We see this theme emerging with several different labels: from vendor relationship management, to volunteered personal information, to personal datastores, to a “control shift” in the concept of personal data.

I agree that this shift is inevitable, to a greater or lesser extent. Everyone wants it. What’s not to like? Less cost of processing, greater security, reinforcement of personal rights etc. etc.

We start to make the ideologically satisfying separation of identification and authentication/entitlement more of a reality. More of this in other posts.

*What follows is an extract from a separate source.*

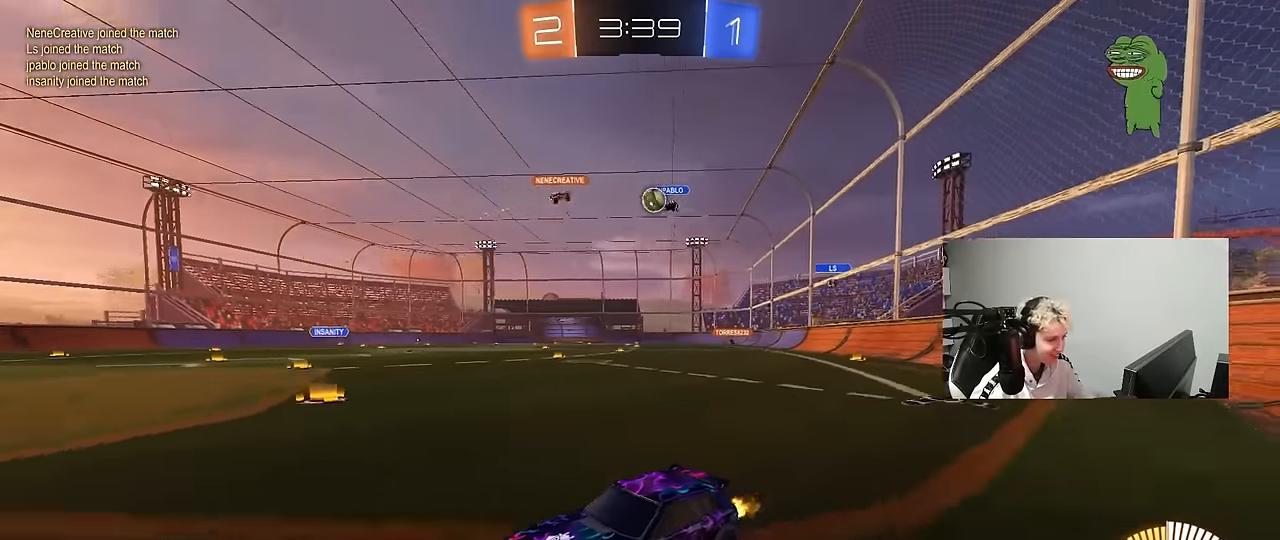
{"keys": ["d", "w"], "mouse": [], "events": [[183, "s", "up"], [333, "w", "down"], [383, "shift", "down"], [467, "shift", "up"]]}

I just have two snagging issues which I’d love to hear a response on from those who want to get us moving on this now:

The first is a transitional one, but an important one. As the group of “personal data holders” grows, the infrastructure and operations required to support the other group won’t change. There’ll be a double running of systems. Although this is inevitable with any system change, it puts an immediate disincentive on any service provider to explore this route. (But this is not my point here.)

My point is that strange things will start to happen in terms of operational continuity and completeness. There will be “gaps” in databases, where the personal data holders used to be. Instead of their information, there will be links and interfaces to the data they control for themselves. Will this create all sorts of headaches and risks just by itself? Enough to seriously dampen any service provider’s enthusiasm for adopting volunteered personal information?

The second will persist, and is perhaps more problematic. Because your personal information (whether it’s about your identity, other descriptive information about you, or about your authorisation to a particular service) is going to have to be assured by someone. This may not, and indeed should not–in the case of identity–be the exclusive province of government agencies, but someone is going to have to do it.

Some will do it well: banks, for example, are rather more incentivised (and skilled as a result) to be damn sure you are who you claim to be. But some won’t. And when we get down to the level of a patchwork of assurers, in any system, we start to get some problems. When things go wrong (and they will)–have a vision of a functional world by all means, but build for the real, dysfunctional one–the untangling of liability may consume more resource than was ever achieved by enabling the shift of control in the first place?

Thoughts? I’d love to be convinced. I really would. But I’m a healthy skeptic at the moment.